GreenhouseSplat: A Dataset of Photorealistic Greenhouse Simulations for Mobile Robotics
Diram Tabaa, Gianni Di Caro
TL;DR
The paper tackles the lack of photorealistic, greenhouse-scale simulation for mobile robotics by introducing GreenhouseSplat, a pipeline that generates photorealistic greenhouse assets from inexpensive RGB images using 2D Gaussian Splatting and integrates them into a ROS-based simulator. It demonstrates a complete workflow from real-image capture to Gaussian-based reconstruction, rendering, and sensor simulation (camera and LiDAR), coupled with a proof-of-concept localization task using fiducial markers. The authors provide a dataset of 82 cucumber plants across eight row-end segments to enable robotics evaluation in varied configurations, establishing a foundation for greenhouse-scale radiance-field simulation and sim-to-real research in agricultural robotics.

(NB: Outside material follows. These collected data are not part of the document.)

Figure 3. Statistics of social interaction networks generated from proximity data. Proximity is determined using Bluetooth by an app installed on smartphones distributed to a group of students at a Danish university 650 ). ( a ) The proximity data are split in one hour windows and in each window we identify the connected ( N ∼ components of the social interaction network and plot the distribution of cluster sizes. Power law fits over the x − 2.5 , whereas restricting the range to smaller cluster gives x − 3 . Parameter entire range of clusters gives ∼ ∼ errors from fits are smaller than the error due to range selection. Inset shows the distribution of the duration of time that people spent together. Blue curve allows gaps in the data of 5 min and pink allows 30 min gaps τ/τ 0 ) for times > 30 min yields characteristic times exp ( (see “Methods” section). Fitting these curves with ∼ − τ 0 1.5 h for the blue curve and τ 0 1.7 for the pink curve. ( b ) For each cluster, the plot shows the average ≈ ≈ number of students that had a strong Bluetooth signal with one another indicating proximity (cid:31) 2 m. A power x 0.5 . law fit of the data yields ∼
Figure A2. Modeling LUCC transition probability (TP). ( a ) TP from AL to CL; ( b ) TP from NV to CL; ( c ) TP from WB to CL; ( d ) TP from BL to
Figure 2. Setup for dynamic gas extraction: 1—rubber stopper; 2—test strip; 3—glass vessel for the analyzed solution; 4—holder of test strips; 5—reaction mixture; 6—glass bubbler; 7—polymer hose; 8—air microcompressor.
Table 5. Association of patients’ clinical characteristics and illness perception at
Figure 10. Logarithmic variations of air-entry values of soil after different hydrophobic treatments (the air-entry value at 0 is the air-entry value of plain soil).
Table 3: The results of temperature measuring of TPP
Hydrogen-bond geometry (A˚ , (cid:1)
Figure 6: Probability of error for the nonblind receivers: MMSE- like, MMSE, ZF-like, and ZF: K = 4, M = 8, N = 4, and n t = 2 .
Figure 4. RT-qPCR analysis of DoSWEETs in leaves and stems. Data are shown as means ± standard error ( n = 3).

Overall, GreenhouseSplat offers a practical path to realism-driven evaluation, lowers the barrier to greenhouse-specific perceptual testing, and highlights directions for scaling to broader crops and environments.
Abstract
Simulating greenhouse environments is critical for developing and evaluating robotic systems for agriculture, yet existing approaches rely on simplistic or synthetic assets that limit simulation-to-real transfer. Recent advances in radiance field methods, such as Gaussian splatting, enable photorealistic reconstruction but have so far been restricted to individual plants or controlled laboratory conditions. In this work, we introduce GreenhouseSplat, a framework and dataset for generating photorealistic greenhouse assets directly from inexpensive RGB images. The resulting assets are integrated into a ROS-based simulation with support for camera and LiDAR rendering, enabling tasks such as localization with fiducial markers. We provide a dataset of 82 cucumber plants across multiple row configurations and demonstrate its utility for robotics evaluation. GreenhouseSplat represents the first step toward greenhouse-scale radiance-field simulation and offers a foundation for future research in agricultural robotics.